KPU: Calon Perseorangan Sudah Boleh Kumpulkan KTP 

Politik | Kamis, 22 Agustus 2019 - 10:20 WIB

KPU: Calon Perseorangan Sudah Boleh Kumpulkan KTP 
ILUSTRASI

JAKARTA (RIAUPOS.CO)– Gong pilkada serentak pada 2020 ditabuh akhir September nanti. Kemarin (21/8) KPU mengumumkan Peraturan KPU tentang Tahapan, Program, dan Jadwal Pilkada Serentak 2020. 

Para calon peserta pilkada bisa mulai bersiap-siap untuk menyusun strategi politik di daerah masing-masing. Tidak kurang dari 270 daerah, baik provinsi, kabupaten, maupun kota, akan menyelenggarakan pilkada.


Calon perseorangan mendapat waktu yang tergolong longgar untuk mengumpulkan dukungan. Mereka bisa mengumpulkan bukti dukungan berupa KTP mulai sekarang. Meskipun, syarat minimal dukungan baru ditetapkan pada 26 Oktober mendatang.

Bila UU Pilkada tidak berubah, jumlah dukungan sebagai syarat pencalonan perseorangan masih sama dengan pilkada sebelumnya. Batas waktu penyerahan dukungan adalah 3 Maret 2020 untuk calon gubernur dan 5 Maret untuk calon wali kota serta calon bupati. Setelah itu, masih ada waktu perbaikan untuk cagub sampai 26 April dan bagi cawali/cabup hingga 29 April.

Sementara itu, masa kampanye ditetapkan 81 hari. Mulai 11 Juli hingga 19 September. Lamanya masa kampanye tersebut menyesuaikan dengan durasi sengketa pencalonan dan pengadaan logistik. Bila ada paslon yang memenangkan sengketa pencalonan, misalnya di Mahkamah Agung, dia masih punya waktu setidaknya satu bulan untuk berkampanye. KPU juga punya waktu untuk mencetak ulang surat suara maupun bahan kampanye.

Ketua KPU Arief Budiman meminta para peserta untuk memperhatikan betul setiap tahapan yang ada. ”Kapan harus pencalonan, kampanye, kemudian pemutakhiran data pemilih,” terangnya di KPU kemarin (21/8). Mereka harus mengikuti tahapan dengan baik sesuai jadwal yang telah ditentukan.

Pihaknya juga secepatnya menyosialisasikan jadwal itu kepada semua pihak. Selain peserta, tentu penyelenggara sendiri. Termasuk Bawaslu, juga aparat keamanan dan pemerintah daerah yang menyelenggarakan pilkada.
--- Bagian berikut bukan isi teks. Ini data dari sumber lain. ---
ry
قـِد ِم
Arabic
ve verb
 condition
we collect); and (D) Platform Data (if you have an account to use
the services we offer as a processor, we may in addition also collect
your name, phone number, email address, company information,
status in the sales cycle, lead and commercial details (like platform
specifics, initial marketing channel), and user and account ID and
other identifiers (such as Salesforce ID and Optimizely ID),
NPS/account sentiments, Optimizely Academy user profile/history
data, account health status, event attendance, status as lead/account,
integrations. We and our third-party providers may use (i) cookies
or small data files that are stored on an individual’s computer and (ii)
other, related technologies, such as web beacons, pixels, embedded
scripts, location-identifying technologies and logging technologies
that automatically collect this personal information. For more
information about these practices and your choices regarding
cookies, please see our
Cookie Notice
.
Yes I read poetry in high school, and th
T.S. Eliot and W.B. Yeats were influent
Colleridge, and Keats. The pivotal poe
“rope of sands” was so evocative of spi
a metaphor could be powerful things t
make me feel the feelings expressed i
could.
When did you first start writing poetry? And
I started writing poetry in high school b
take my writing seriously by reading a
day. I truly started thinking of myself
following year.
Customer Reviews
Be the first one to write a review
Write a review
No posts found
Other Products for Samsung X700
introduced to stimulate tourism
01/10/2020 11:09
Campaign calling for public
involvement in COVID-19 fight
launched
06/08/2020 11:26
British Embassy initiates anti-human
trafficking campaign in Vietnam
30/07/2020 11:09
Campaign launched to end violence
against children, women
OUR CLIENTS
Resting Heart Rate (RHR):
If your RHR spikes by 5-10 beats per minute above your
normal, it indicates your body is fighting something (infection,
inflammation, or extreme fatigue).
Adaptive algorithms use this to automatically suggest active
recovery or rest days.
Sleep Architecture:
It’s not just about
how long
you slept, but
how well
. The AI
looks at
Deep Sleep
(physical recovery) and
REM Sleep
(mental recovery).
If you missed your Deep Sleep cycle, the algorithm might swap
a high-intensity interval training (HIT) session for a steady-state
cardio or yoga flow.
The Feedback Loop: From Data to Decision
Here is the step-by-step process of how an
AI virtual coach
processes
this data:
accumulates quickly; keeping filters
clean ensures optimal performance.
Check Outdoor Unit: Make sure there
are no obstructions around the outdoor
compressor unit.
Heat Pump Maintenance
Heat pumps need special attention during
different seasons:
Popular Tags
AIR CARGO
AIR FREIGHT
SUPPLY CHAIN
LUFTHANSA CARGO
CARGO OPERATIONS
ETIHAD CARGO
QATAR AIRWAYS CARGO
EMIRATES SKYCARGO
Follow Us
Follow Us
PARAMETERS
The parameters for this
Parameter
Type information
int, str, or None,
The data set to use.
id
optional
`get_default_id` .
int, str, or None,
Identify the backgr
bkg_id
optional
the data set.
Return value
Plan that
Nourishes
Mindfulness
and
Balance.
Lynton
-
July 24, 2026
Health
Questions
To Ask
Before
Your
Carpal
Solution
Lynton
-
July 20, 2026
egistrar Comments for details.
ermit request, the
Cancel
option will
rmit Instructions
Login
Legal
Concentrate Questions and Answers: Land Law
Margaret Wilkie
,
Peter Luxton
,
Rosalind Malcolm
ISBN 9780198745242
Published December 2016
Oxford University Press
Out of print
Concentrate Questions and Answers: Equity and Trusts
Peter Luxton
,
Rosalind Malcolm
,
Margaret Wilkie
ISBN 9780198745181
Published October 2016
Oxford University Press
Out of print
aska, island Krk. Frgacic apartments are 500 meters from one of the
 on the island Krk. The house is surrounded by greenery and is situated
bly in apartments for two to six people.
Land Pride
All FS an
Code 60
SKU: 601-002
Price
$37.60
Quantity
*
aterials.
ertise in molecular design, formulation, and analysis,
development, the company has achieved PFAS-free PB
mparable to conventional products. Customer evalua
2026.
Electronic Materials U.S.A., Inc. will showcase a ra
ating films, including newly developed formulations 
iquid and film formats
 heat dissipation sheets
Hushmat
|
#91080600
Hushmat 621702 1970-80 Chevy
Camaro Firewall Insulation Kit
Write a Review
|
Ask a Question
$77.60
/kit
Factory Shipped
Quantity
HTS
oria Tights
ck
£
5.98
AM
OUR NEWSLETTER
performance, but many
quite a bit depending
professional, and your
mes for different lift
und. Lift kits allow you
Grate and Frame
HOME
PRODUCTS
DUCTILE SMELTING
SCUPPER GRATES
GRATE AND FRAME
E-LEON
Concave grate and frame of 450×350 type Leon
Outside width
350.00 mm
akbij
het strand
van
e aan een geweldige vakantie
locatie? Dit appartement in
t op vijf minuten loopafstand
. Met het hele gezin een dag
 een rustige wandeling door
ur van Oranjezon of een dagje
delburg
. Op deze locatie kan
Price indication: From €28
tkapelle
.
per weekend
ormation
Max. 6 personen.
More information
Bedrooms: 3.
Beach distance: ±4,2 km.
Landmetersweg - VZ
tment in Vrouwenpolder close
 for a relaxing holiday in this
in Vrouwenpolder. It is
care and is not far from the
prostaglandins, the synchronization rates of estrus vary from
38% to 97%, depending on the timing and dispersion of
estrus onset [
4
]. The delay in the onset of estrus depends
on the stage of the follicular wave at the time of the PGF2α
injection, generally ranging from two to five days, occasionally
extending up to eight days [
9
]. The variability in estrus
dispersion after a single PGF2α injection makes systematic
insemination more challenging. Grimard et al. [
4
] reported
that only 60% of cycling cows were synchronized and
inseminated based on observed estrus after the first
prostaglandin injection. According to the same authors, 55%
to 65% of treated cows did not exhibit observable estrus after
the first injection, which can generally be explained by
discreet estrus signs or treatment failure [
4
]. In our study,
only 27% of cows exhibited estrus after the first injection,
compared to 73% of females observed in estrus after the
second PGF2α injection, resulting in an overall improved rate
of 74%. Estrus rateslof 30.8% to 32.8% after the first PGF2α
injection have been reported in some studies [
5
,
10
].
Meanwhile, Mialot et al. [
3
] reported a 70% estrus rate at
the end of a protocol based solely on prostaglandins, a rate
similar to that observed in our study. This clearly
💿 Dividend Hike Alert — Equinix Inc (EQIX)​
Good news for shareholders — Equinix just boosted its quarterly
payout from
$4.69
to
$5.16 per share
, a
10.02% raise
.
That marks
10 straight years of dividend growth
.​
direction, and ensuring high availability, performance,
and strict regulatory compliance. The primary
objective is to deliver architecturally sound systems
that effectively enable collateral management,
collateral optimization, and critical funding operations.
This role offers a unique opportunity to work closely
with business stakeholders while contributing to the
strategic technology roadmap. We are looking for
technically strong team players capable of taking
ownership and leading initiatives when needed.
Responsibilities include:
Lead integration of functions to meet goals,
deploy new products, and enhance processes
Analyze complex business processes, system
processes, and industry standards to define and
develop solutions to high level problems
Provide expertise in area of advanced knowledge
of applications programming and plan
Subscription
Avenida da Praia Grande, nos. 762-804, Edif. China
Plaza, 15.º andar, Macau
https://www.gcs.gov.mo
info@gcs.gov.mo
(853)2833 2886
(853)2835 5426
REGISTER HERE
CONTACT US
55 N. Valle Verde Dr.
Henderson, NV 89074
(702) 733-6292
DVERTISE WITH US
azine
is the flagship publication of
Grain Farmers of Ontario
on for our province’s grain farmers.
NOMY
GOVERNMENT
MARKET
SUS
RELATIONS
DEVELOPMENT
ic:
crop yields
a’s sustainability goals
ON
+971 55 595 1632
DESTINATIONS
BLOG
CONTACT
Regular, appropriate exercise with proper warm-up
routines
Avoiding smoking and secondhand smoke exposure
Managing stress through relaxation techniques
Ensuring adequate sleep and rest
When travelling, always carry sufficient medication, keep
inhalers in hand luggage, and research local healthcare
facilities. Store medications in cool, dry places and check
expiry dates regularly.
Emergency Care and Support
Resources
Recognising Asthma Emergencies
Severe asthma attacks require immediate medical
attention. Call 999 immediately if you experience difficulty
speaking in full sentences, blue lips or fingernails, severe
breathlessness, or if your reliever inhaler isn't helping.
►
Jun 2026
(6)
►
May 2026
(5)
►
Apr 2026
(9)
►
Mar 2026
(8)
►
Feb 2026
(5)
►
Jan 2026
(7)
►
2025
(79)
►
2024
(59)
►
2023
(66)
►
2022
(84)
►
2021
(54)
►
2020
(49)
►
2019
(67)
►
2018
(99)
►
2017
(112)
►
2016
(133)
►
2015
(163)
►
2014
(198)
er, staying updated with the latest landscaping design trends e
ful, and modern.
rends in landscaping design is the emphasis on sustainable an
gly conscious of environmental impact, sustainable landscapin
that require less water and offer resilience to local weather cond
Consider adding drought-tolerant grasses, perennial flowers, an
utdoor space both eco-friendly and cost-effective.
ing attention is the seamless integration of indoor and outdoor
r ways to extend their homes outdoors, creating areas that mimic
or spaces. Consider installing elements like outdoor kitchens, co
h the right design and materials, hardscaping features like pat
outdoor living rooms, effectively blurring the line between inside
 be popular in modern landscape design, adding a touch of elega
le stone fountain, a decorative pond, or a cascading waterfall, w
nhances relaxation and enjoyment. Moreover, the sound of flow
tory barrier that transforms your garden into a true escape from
KPU maupun Bawaslu provinsi serta kabupaten/kota harus segera menyusun program masing-masing.

Sosialisasi pemerintah daerah juga penting karena berkaitan dengan penyusunan dan penandatanganan naskah perjanjian hibah daerah (NPHD). ”Banyak kegiatan yang dimulai pada 2019. Karena itu, anggarannya harus tersedia (sejak) 2019 juga,” lanjut mantan komisioner KPU Jatim itu.

Aparat keamanan juga sudah bisa mulai menyusun program dan memetakan potensi kerawanan. Khususnya konflik sosial. Kawasan mana saja yang rawan dan waktu-waktu yang diperkirakan rawan tersebut. Dari situ, aparat bisa memperkirakan strategi apa yang akan dipakai dan berapa banyak personel yang dibutuhkan.

Arief menambahkan, regulasi itu akan berlanjut pada penyusunan aturan-aturan lainnya. Hanya, hal itu sangat bergantung kepada ada atau tidaknya revisi UU Pilkada. ”Kalau tidak berubah, peraturan KPU yang lama masih bisa digunakan,” imbuhnya. Sebab, aturan-aturan yang ada dibuat untuk pilkada secara keseluruhan. Kecuali PKPU tahapan yang memang harus direvisi setiap pelaksanaan pilkada.

PKPU kali ini juga masih menjadwalkan rekapitulasi hasil penghitungan suara secara manual. Sebab, hingga saat ini, KPU belum memutuskan penggunaan rekap elektronik. Bila e-rekap resmi diatur, sangat mungkin jadwal tahapan pasca pemungutan suara berubah.